Science research and innovation
• The Singapore and Australian governments will provide about S$50 million worth of support for collaboration in science and innovation.
• More cooperation between research institutions, such as between Singapore universities and Australia's Data61 to look into big data and smart cities.
• Shared use of research infrastructure - like supercomputing centres in both countries - to realise a greater return on investments, spread expenses, allow for maintenance of infrastructure, and let researchers improve their research by accessing a wider range of facilities and intellectual cultures.
• Establishing Australia's fifth landing pad in Singapore to facilitate the foray of high-tech Australian start-ups into Asia.
International drug crime
• Singapore's Central Narcotics Bureau and the Australian Federal Police will conduct joint training, learning and development programmes and officer exchanges to combat the proliferation of drugs, especially new psychoactive substances.
Mr Turnbull said it was made possible because both countries are strategically aligned. The two leaders also acknowledged that there were trade-offs in the negotiation process. But they added that it was also a matter of understanding the other side's needs and considerations.

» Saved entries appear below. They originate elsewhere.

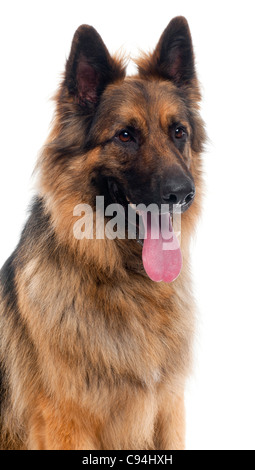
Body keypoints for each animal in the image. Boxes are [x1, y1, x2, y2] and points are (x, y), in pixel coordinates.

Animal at [0, 16, 205, 450]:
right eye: (125, 135)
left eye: (178, 132)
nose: (183, 194)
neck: (127, 282)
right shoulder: (66, 422)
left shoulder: (168, 409)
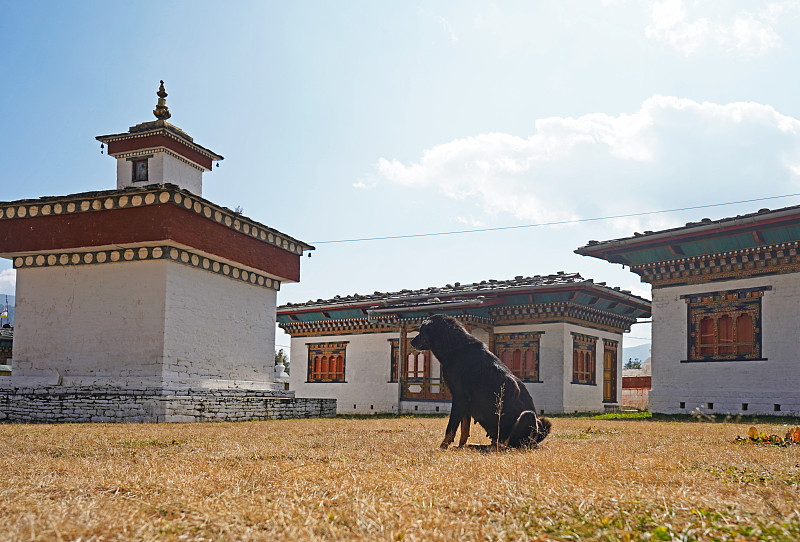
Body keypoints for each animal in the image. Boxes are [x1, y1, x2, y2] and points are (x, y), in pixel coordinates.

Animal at [412, 314, 552, 450]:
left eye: (421, 330)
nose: (411, 341)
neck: (455, 348)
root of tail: (537, 439)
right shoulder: (466, 403)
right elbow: (464, 429)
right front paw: (460, 447)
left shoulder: (460, 398)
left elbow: (451, 428)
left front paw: (443, 447)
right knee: (497, 442)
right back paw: (476, 446)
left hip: (527, 416)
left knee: (507, 444)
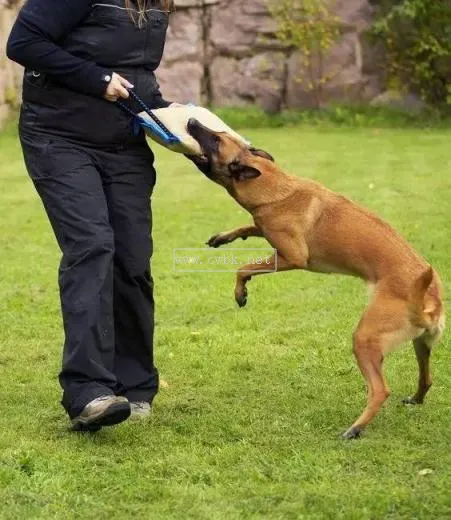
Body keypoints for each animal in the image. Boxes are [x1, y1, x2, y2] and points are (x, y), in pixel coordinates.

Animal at [186, 118, 444, 438]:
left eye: (217, 140)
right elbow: (248, 227)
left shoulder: (292, 257)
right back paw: (415, 399)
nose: (192, 121)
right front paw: (224, 237)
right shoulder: (266, 230)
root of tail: (430, 303)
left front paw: (240, 293)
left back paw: (355, 429)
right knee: (426, 378)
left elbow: (244, 268)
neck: (276, 187)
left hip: (365, 338)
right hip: (421, 344)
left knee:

Said Mr Lee: "People can be sure that just as our people get advantages in Australia, so too will Australians correspondingly get advantages in Singapore...You bargain hard, but you bargain to win together."
The leaders were also asked about the message the CSP is sending out, especially at a time when some governments are pushing for protectionist measures or are reluctant to turn to innovation or automation.
Said Mr Lee: "The signal to the world is that... we found opportunities to cooperate together, we are very happy we are making progress, and we hope that you too will find it possible to make similar progress with us or with each other." There will be problems, but it's "far better we cooperate together than (closing) ourselves off in our own little corner, because that way leads to impoverishment, leads to misunderstanding, leads to trouble", he said.
Mr Turnbull said it was critical for leaders to reassure their community and explain that "turning your back on change is only a road back to impoverishment".
On whether Singapore could be assured that Australia's bipartisan system can sustain the CSP through the years, Mr Turnbull quipped: "So profound was the spirit of bipartisanship yesterday that the Leader of the Opposition (Bill Shorten) and I attended the events wearing the same orange ties. It shows it was almost subliminal - the spirit of harmony."
Mr Lee thanked the leaders of Australia's main parties for their support. The two prime ministers also commended the sustained efforts of officials to realise the benefits of closer cooperation.
Yesterday, Mr Lee also met Mr Shorten. He and Mrs Lee also called on Governor-General Peter Cosgrove and laid a wreath at the Australian War Memorial before leaving for Singapore.